A failure of imagination
When a distinguished but elderly scientist states that something is possible, he is almost certainly right. When he states that something is impossible, he is probably wrong.
When I first began going to scientific conferences to present my graduate work, I could always count on questions from grumpy older scientists.
These would be distinguished folks who remembered a similar paper from 40 years ago, a case report that disproved my thesis, an alternative hypothesis that they hatched over sherry with another grumpy elder. It’s a tricky confrontation, because I can’t ignore them, can’t take them head-on, and often can’t understand what they’ve mumbled. Over the years, I’ve perfected a two—step deflection of a beaming embrace of the idea, followed by an invitation to discuss it over coffee.
I’d note, however, that this technique did not work when my thesis advisor jumped up during my Defense to erase a few equations and propose an alternate idea in front of my Examining Committee.
Now that I’m birch-bark blond and over-50, I’m trying not to fall prey to the disease (or at least to be constructive when I’m tempted).
Still, I genuinely do see old ideas come around again, and again, at scientific conferences. In the coffee sessions this week, a few of us wondered why. The easy answer is that these examples are genuinely good ideas that solve significant problems, and are thus discovered anew by each generation. Alternatively,
Technology lagged the concept: wireless data visualization had to wait for 3G cell phones.
Technology led the science: patients could be cooled long before we were sure it did any good.
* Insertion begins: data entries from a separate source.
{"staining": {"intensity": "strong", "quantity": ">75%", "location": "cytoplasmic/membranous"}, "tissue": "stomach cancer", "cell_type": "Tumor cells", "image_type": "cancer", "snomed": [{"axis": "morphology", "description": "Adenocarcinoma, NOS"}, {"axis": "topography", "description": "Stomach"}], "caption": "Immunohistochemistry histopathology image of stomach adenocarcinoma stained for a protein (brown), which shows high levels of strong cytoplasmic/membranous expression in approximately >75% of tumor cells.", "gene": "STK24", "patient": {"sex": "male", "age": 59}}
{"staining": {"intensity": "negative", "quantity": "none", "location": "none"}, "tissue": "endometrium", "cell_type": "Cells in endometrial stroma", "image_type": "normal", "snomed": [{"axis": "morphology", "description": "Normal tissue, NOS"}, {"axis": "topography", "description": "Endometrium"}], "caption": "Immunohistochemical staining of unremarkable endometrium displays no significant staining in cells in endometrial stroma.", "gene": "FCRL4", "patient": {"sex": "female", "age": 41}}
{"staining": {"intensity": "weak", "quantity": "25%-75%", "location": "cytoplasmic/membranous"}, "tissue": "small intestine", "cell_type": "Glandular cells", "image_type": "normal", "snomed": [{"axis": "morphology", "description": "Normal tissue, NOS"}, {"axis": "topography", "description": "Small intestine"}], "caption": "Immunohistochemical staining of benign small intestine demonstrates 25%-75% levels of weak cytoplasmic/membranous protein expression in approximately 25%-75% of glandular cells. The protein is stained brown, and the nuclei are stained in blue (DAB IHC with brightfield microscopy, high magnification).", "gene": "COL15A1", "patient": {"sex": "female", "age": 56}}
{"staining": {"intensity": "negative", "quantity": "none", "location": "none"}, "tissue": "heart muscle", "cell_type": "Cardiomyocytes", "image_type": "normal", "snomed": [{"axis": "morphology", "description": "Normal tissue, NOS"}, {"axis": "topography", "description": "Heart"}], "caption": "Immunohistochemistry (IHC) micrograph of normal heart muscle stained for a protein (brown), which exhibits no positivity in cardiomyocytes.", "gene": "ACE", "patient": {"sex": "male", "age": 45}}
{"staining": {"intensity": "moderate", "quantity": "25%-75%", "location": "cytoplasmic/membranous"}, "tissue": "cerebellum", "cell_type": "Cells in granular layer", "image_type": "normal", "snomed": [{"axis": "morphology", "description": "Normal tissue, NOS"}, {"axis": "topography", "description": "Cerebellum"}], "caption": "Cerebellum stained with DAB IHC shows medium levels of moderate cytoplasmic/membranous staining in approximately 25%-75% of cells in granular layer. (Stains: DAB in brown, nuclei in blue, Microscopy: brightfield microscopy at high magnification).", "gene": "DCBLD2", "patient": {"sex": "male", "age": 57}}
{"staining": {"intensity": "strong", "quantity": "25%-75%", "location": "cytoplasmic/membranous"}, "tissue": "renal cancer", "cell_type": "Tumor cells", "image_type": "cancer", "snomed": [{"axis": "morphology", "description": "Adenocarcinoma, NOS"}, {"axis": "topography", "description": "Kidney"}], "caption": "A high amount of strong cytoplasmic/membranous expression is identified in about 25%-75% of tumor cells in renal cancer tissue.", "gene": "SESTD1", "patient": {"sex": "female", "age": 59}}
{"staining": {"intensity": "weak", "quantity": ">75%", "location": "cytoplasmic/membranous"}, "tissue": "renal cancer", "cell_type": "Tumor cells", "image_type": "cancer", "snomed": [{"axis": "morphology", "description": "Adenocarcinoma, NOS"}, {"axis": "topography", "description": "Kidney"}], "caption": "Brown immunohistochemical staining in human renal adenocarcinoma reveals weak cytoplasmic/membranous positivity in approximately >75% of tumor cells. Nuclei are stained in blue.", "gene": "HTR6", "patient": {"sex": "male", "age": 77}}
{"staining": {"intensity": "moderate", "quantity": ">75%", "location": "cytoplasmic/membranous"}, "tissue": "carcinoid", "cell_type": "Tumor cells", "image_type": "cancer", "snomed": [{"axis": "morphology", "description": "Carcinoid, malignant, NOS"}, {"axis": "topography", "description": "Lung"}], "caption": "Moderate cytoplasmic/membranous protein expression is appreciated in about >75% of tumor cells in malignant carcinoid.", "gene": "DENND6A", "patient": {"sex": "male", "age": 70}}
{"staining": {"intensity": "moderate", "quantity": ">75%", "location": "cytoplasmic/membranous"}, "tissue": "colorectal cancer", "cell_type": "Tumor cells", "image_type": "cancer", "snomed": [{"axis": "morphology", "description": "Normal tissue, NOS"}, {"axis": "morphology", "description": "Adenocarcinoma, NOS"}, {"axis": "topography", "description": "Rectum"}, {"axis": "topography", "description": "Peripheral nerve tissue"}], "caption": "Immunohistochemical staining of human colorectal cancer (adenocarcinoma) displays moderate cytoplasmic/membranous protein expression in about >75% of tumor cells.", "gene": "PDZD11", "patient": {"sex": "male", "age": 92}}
It takes time for an idea to find it’s audience. Conventional wisdom holds that a medical device can get to idea to market within five years. But it takes at least another five for the funding-study-publication cycle to generate a good literature base from multiple authors. Adoption into Guidelines and reimbursement codes could take another five. During that decade–long process from idea to standard of care, lots of other people will start down the same path independently.
But the most frustrating reason is a simple one: Failure of Imagination.
I know so many instances where good ideas, working in prototype, delighting clinicians, were not pursued because senior managers couldn’t back the project. Lack of understanding (of the innovation or the market), competition for resources, ‘making the tough decisions’ in favor of safe alternatives all contributed to the problem. But it’s corrosive: in the worst cases, I’ve lost not just the project, but talent as the whole team faltered, then departed.
At worst, management keeps a research group of bright people only as an operating reserve, never intending productive output. ‘Let’ them pursue personal projects in the off-periods, then throw them at problems in times of need.
I have, in retrospect, left jobs over chronic Failure of Imagination, never for anything else. It just makes life impossible, no matter what the mission statement says.
The only way of discovering the limits of the possible is to venture a little way past them into the impossible.
quotes from Arthur Clarke, Profile of the Future.